◆ What the exercise asks ◆
Working from the records below, repeat exactly the lines starting at the line that contains "index mcp: (208, 241)" and ending at the line that contains "ring dip: (404, 401)", inclusive.

◆ Records supplied ◆
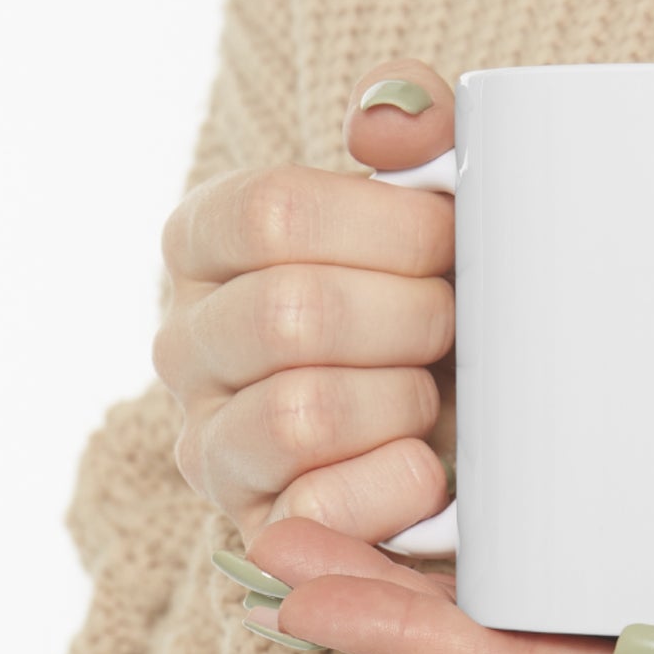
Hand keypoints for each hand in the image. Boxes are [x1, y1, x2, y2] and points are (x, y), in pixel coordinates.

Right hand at [154, 60, 458, 547]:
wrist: (468, 418)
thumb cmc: (440, 293)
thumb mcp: (436, 196)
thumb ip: (417, 125)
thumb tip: (387, 124)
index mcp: (208, 241)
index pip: (273, 212)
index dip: (391, 228)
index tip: (451, 240)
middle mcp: (186, 342)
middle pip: (292, 314)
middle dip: (412, 318)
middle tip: (455, 324)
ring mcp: (211, 443)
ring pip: (301, 413)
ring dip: (404, 401)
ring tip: (432, 394)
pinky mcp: (257, 529)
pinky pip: (320, 510)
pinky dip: (400, 484)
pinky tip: (430, 465)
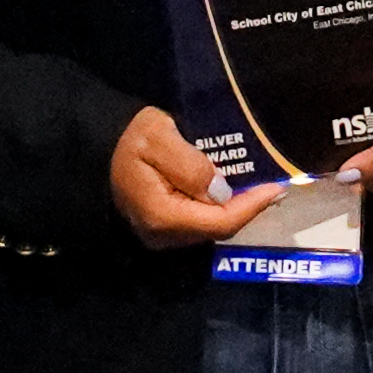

◆ Response to this task ◆
index mcp: (208, 241)
index pip: (273, 212)
index dip: (391, 228)
index tip: (451, 240)
middle mcp: (186, 342)
middle pip: (292, 314)
middle dip: (412, 318)
middle tip: (455, 324)
ring mcp: (211, 443)
ring pip: (301, 413)
ring dip: (404, 401)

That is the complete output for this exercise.